**EXCERPTED PASSAGE**
Illegal abortions are a major cause of death among mothers in many countries in Latin America, an international conference on the subject has been told.
Mothers in Bolivia and Peru are particularly at risk
Every year four million women in Latin America have an illegal abortion, according to the World Health Organisation.
Preventing illegal abortions, which leave hundreds of thousands of woman dead or seriously injured, has been the focus of the conference in Mexico. Many groups present believe the only way to reduce the numbers is to make the practice legal.
"It is the first to the third cause of maternal death in different countries in Latin America," the chair of the conference, Maria Consuelo Mejilla - director of Catholics For The Right To Decide, a Mexican pressure group - told BBC World Service's Outlook programme.
"It is affecting mostly poor women.
"Unsafe and illegal abortion in Latin America is a social justice problem. Women who have no resources die."
In Peru alone, an estimated 50,000 women a year either die or suffer serious complications after an illegal abortion.
In most Central, South American and Caribbean countries, a woman wishing to terminate a pregnancy has either to go abroad or risk an operation performed by unqualified medical personnel.
One Peruvian woman who narrowly survived such an operation described her experience to Outlook.
Poverty is one of the key reasons for the high numbers of illegal abortions
"When I found out I was pregnant I was desperate," she said.
She explained how she had been separated from her children's father, but had fallen pregnant to her new partner after being given misleading advice on how to use the contraceptive pill.
"I kept thinking how my children would disrespect me, having more than one father to my children," she said.
"I knew that I couldn't have that baby."
To have the abortion, she went to a "run-down house in a back street" that she had been informed of by a friend.
"A woman appeared. I gave her the money and she made me lie down on a couch. I could see that she had a tube of something, but I didn't know what was inside it," she added.
"She told me that what she was about to do was really going to hurt.
She pushed the tube right up inside me and told me not to take it out until a few hours had passed.
"I felt as though my bladder was swelling and swelling. She gave me some tablets and sent me home, telling me to expect the kind of pain you feel when you're giving birth."
Fear of arrest
The woman said she struggled home crying from clinic. She did not know it, but the tube was filled with hydrochloric acid.
When she removed it, "hot liquid came out, and then blood," she said.
South American countries have committed themselves to improving women's rights
"It just kept coming all night. After hours of bleeding I started getting delirious, calling out all my brothers' names, when I hadn't seen them in years.
"'Don't call anyone', I kept saying. I felt as if I was losing my mind.
"From then on I don't remember anything until we got to the hospital. I kept passing out when we got there. I was so, so cold."

(Geospatial object listing tasks)
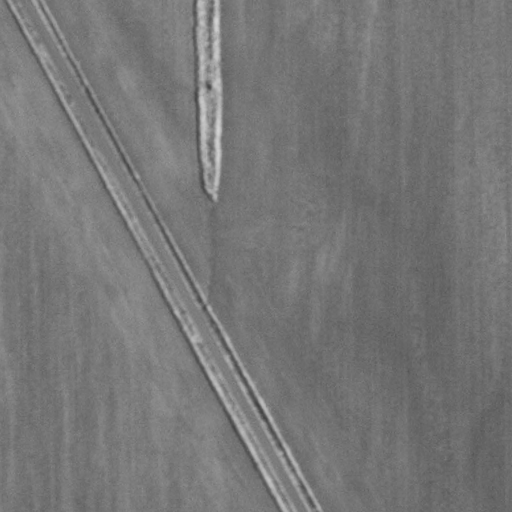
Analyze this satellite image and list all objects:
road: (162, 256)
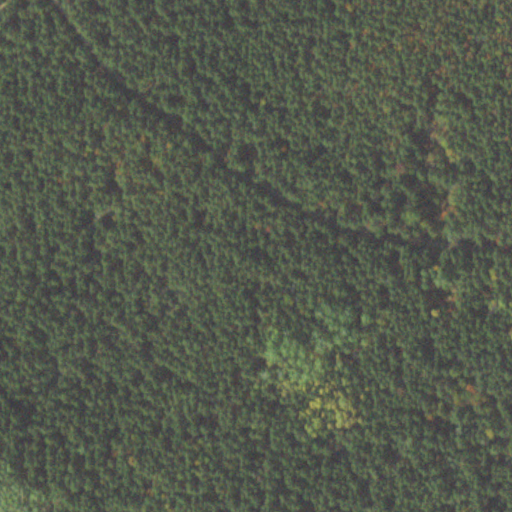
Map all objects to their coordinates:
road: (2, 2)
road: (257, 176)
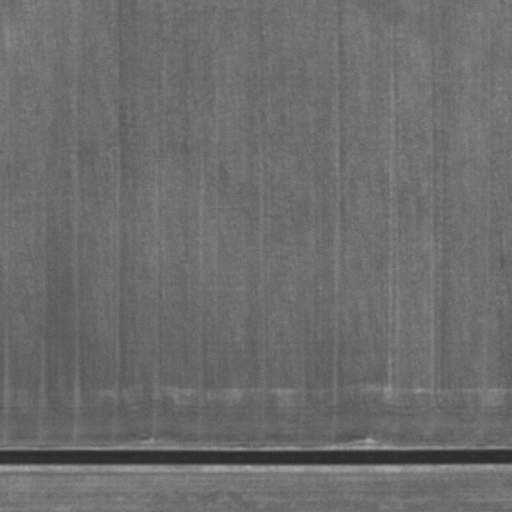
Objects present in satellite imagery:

**EXPLORE THE MATERIAL**
(a) Return the passage of the article on illegal abortions in Latin America starting at "Fear of arrest" and ending at "losing my mind.".
(b) Supply the next part of the article on illegal abortions in Latin America, picking up after its final sentence.

**ANSWERS TO THE EXERCISE**
(a)
Fear of arrest
The woman said she struggled home crying from clinic. She did not know it, but the tube was filled with hydrochloric acid.
When she removed it, "hot liquid came out, and then blood," she said.
South American countries have committed themselves to improving women's rights
"It just kept coming all night. After hours of bleeding I started getting delirious, calling out all my brothers' names, when I hadn't seen them in years.
"'Don't call anyone', I kept saying. I felt as if I was losing my mind.

(b)
Many doctors in Latin America are against abortions, and there are some who report their patients to the police after they have operated on women for whom complications have arisen - although this was not true in this case
"Fortunately the doctor was wonderful... he actually cared about me," the woman said.
"I knew that if they found out what I'd done they could put me in jail.
"I kept saying, 'I've just fallen over.' But the doctor knew."
It was explained to the woman that the abortion had perforated her uterus, which was now full of pus and acid.
"'Where did they do this to you?', they kept asking. Then they gave me three hours to live.
"Even with the operation they thought I could die. My insides had been completely infected."
She said that as a result of the operation she has lost her uterus and can no longer have children.
"I'd really wanted to have another child, later on in life, but now it's impossible," she said.
"I had a very complicated recovery. I kept relapsing and my internal organs kept reinfecting.
"I'm so lucky to be alive."
Ms Mejilla of Catholics For The Right To Decide said that doctors' opposition to abortions could lead to some women being "maltreated" at hospitals.
She outlined the case of one 15-year-old Mexican girl who became pregnant after being raped and wished, together with her mother, to have an abortion.
However, the doctor they saw was against the practice, and delayed any help until eventually the girl had no option but to give birth.
Ms Mejilla also said that inadequate access to contraception and reproductive health advice was one of the main reasons why there were so many abortions in the region.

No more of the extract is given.